6. November 2012

Wie die G20 hinter den eigenen Zielen hinterher hinken

Jetzt haben wir es also schwarz auf weiß und quasi amtlich: Die G20-Staaten hinken an allen Ecken und Enden hinter ihren eigenen Beschlüssen zur Regulierung der Finanzmärkte hinterher. In „Fortschrittsberichten“ und einem Brief des Vorsitzenden des Finanzstabilitätsrats (FSB), des kanadischen Zentralbankchefs Mark Carney, an die Finanzminister und Notenbank-Gouverneure der 20 wichtigsten Industrie- und Schwellenländer werden die Rückstände, wenn auch teilweise in verklausulierter Finanzdiplomatensprache, detailliert aufgelistet. So ist von „ungleichen Fortschritten“ bei der Lösung des „Too-big-to-fail“-Problems die Rede. Viele der 28 global systemrelevanten Finanzinstitute (GSifis) werden es nicht schaffen, bis zum Ende des laufenden Jahres ihre „Living wills“ – Rettungs- bzw. Abwicklungspläne im Falle einer Krise – fertig zu stellen. Sie erhalten nun sechs Monate mehr Zeit. Auch was die neuen Basel-III-Vorschriften der Rücklagebildung betrifft, werden es gerade die Herkunftsländer der größten Banken versäumen, diese bis Januar 2013 in nationales Recht umzusetzen.

Besonders wenig ist bislang passiert, um die sog. Schattenbanken, Hedgefonds und Versicherungen einer öffentlichen Kontrolle zu unterstellen. Hier schlägt das FSB jetzt vor, ein Set von Regeln bis zum G20-Gipfel im nächsten September in St. Petersburg zu erarbeiten und zu verabschieden. Wenn dieser Prozess jedoch so verläuft wie die Regulierung außerbörslich gehandelter Derivate („OTC“), dann wird auch hier nichts so heiß gegessen wie gekocht. Bei den OTC-Derivaten war ursprünglich vorgesehen, alle diese Geschäfte über zentrale Clearingstellen laufen zu lassen. Wie das FSB jetzt berichtet, planen acht der 25 FSB-Mitglieder, statt verbindlicher Regeln lediglich „Anreize“ dafür zu schaffen, dass sich die OTC-Geschäften clearen lassen.

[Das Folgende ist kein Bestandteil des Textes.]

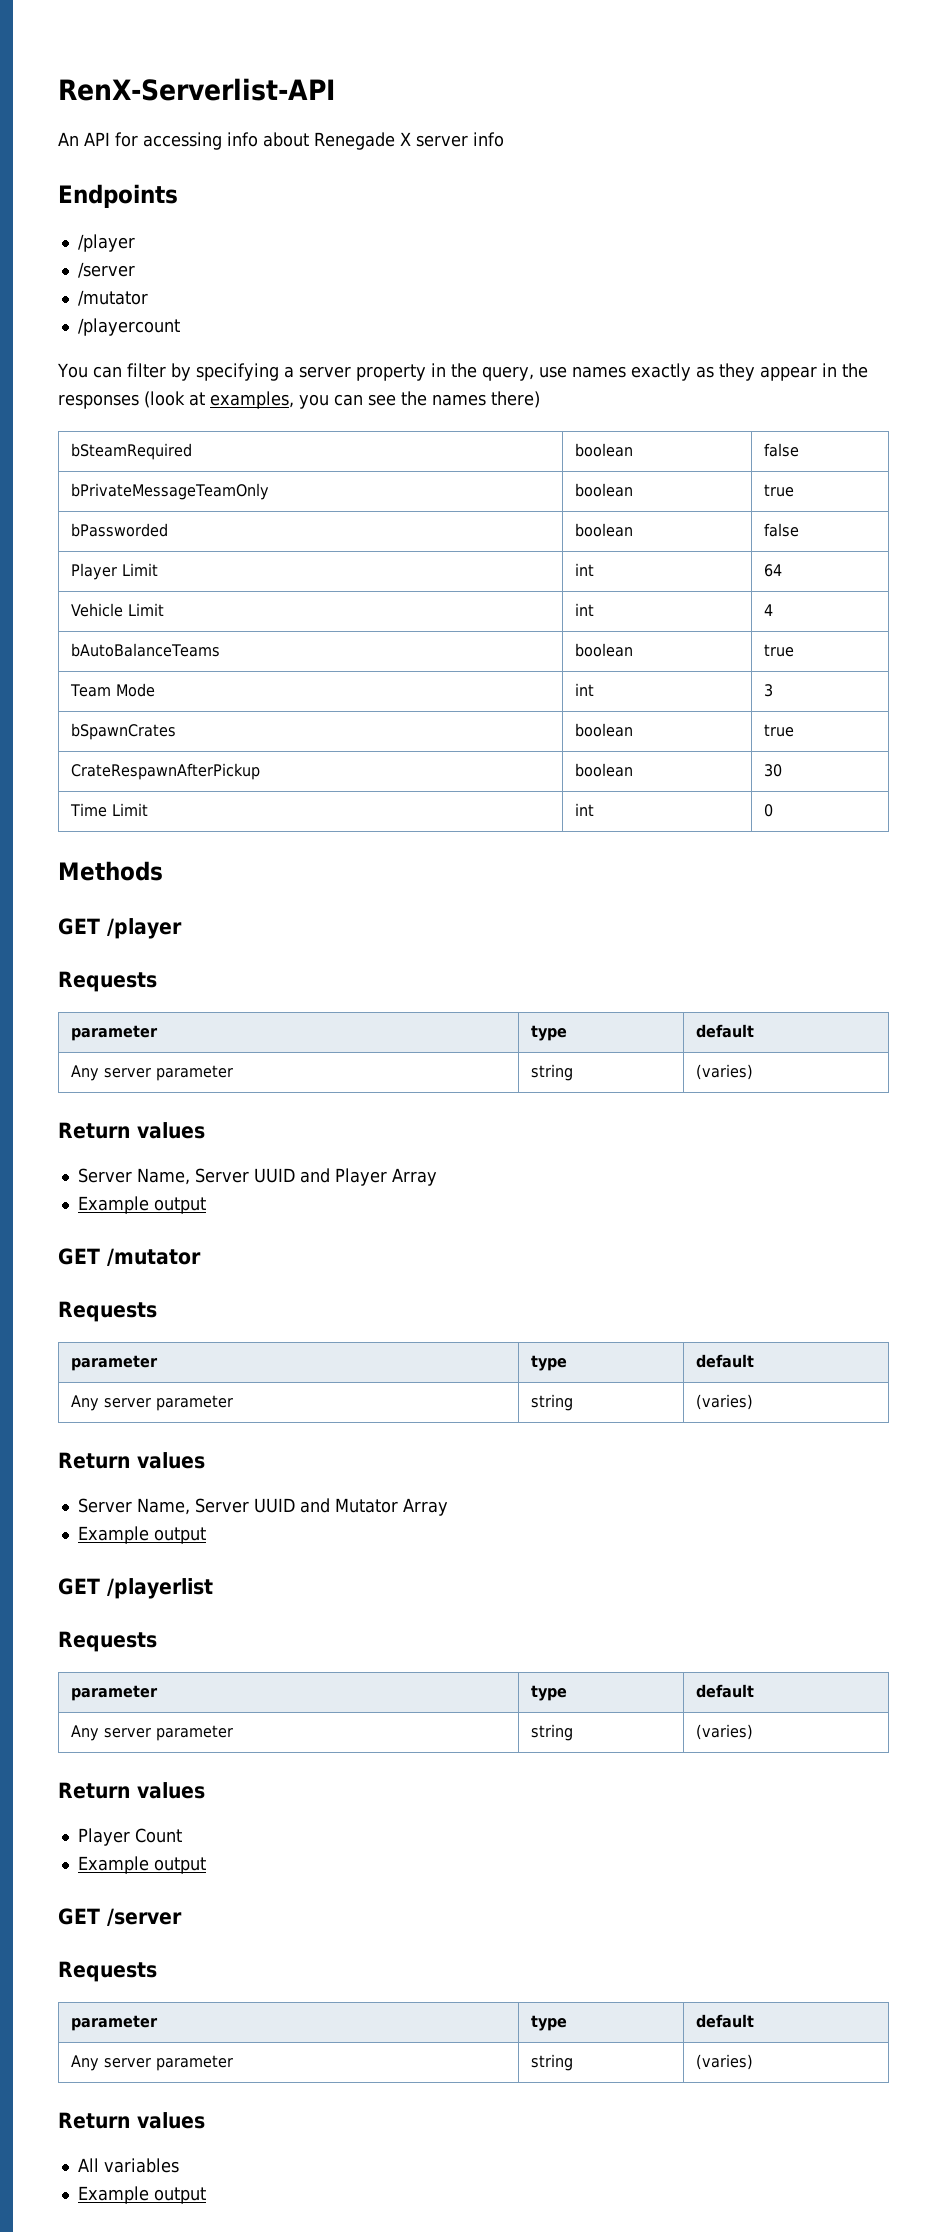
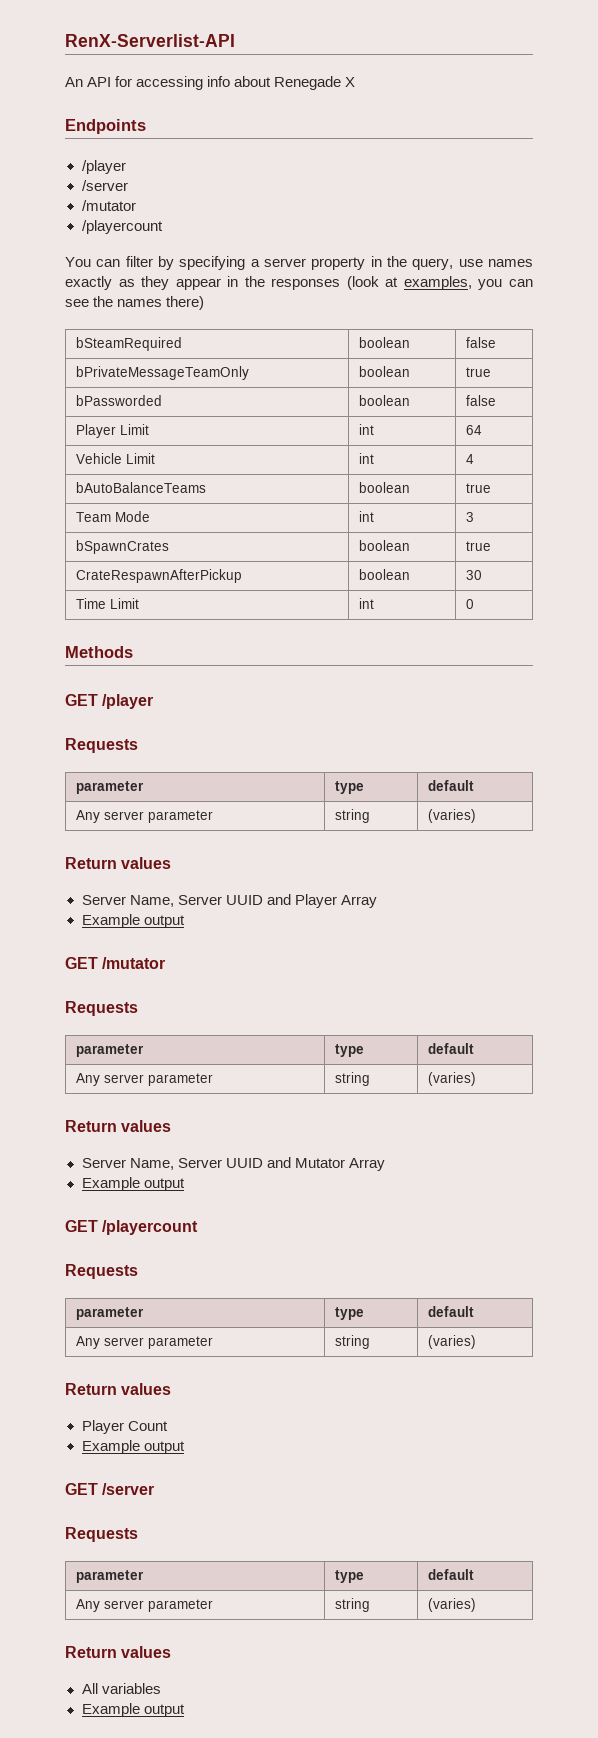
[415,132,504,147] server info -> (356, 82) none
[107,1578,213,1599] /playerlist -> [102,1220,199,1235] /playercount

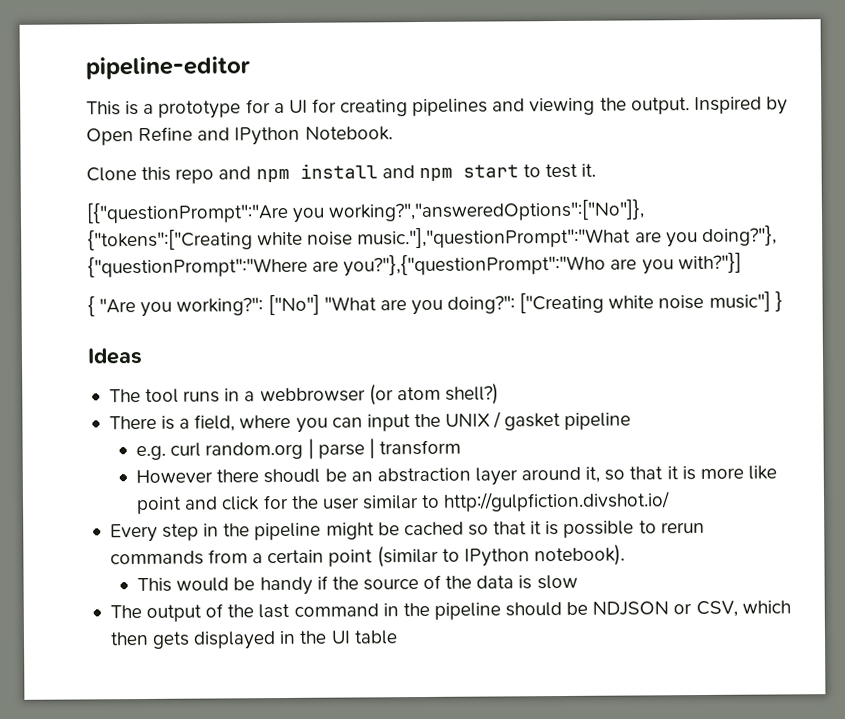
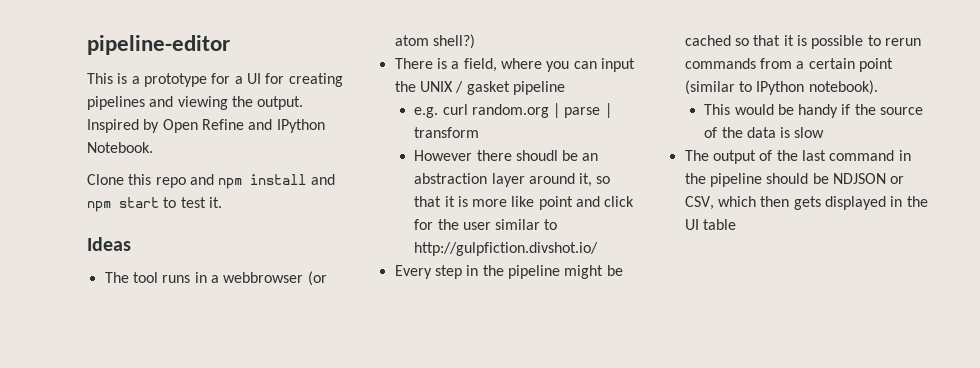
[86,199,646,224] [87,225,777,251] [87,252,742,278] [87,291,783,318] // [{"questionPrompt":"Are you working?","answeredOptions":["No"]}, {"tokens":["Creating white noise music."],"questionPrompt":"What are you doing?"}, {"questionPrompt":"Where are you?"},{"questionPrompt":"Who are you with?"}] // { "Are you working?": ["No"] "What are you doing?": ["Creating white noise music"] } -> (222, 202) none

Während in der Finanzmarktregulierung bestenfalls die Hälfte der selbst vorgezeichneten Strecke zurückgelegt wurde, haben der britische und der deutsche Finanzminister George Osborne und Wolfgang Schäuble am Rande der G20-Tagung in Mexiko-Stadt eine Initiative angekündigt, auch das Problem der konzerninternen Transferpreise in den Griff zu bekommen, die im Zentrum der Steuervermeidungsstrategien der Transnationalen Konzerne stehen. Dies wäre in jedem Fall eine sinnvolle Ergänzung der Finanzmarktreformen, und man darf gespannt sein, wie die erste Skizze der Initiative aussehen wird, die die OECD bis zur G20-Finanzministertagung im kommenden Februar – dann schon unter russischer Präsidentschaft – vorlegen soll.

Gäbe es nicht das Drängen des FSB und die Initiativen von Einzelstaaten – die Fortschritte der mexikanischen G20-Präsidentschaft wären noch magerer ausgefallen, als sie ohnehin schon sind. Immerhin hat das letzte Treffen der Finanzminister unter mexikanischer Ägide eine gewisse Lockerung der fiskalischen Konsolidierungsziele des Toronto-Gipfels (Reduzierung der Haushaltsdefizite der Industrieländer um 50% bis Ende 2013) gebracht. Im Kommuniqué des Treffens wird eingestanden, dass es derzeit nur „mäßiges Wachstum (gibt) und die Abwärtsrisiken immer noch erhöht“ sind. Die Finanzminister und Zentralbankchefs versichern deshalb alles zu tun, was notwendig ist, um die Gesundheit und das Wachstum der Weltwirtschaft zu stärken – darunter auch „zu gewährleisten, dass das Tempo der fiskalischen Konsolidierung angemessen ist, um die Erholung zu unterstützen“.